== Task details ==
If an entry holds a picture, leave the picture out and copy the rest of the listing exactly.

== Provided records ==
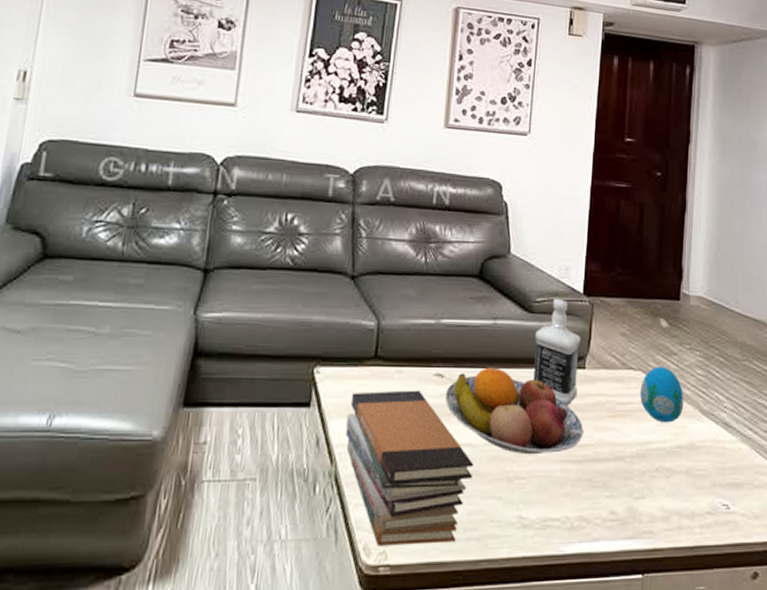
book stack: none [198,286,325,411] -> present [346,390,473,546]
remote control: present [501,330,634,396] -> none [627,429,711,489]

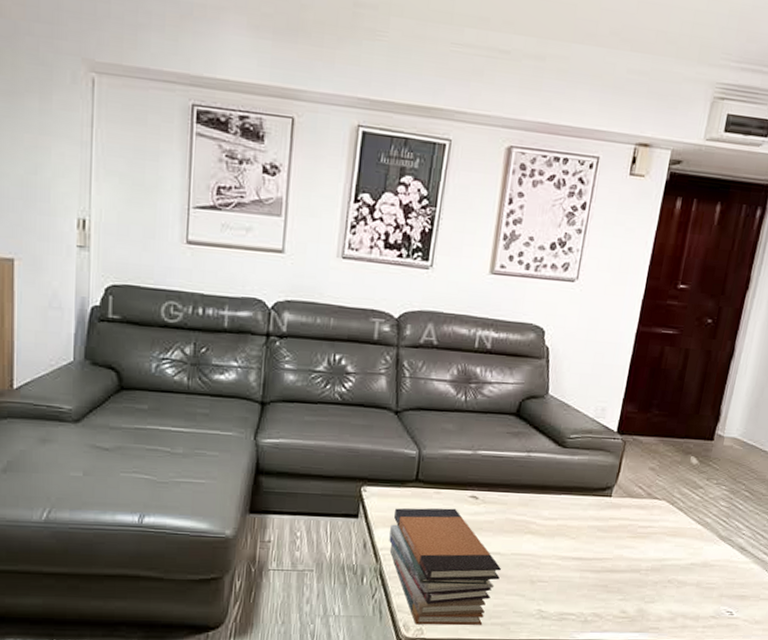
fruit bowl: present [445,367,584,455] -> none [478,492,605,564]
bottle: present [533,298,581,406] -> none [561,435,611,527]
decorative egg: present [640,366,684,423] -> none [661,497,704,545]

== Response to this exercise ==
book stack: none [198,286,325,411] -> present [346,390,473,546]
remote control: present [501,330,634,396] -> none [627,429,711,489]

fruit bowl: present [445,367,584,455] -> none [478,492,605,564]
bottle: present [533,298,581,406] -> none [561,435,611,527]
decorative egg: present [640,366,684,423] -> none [661,497,704,545]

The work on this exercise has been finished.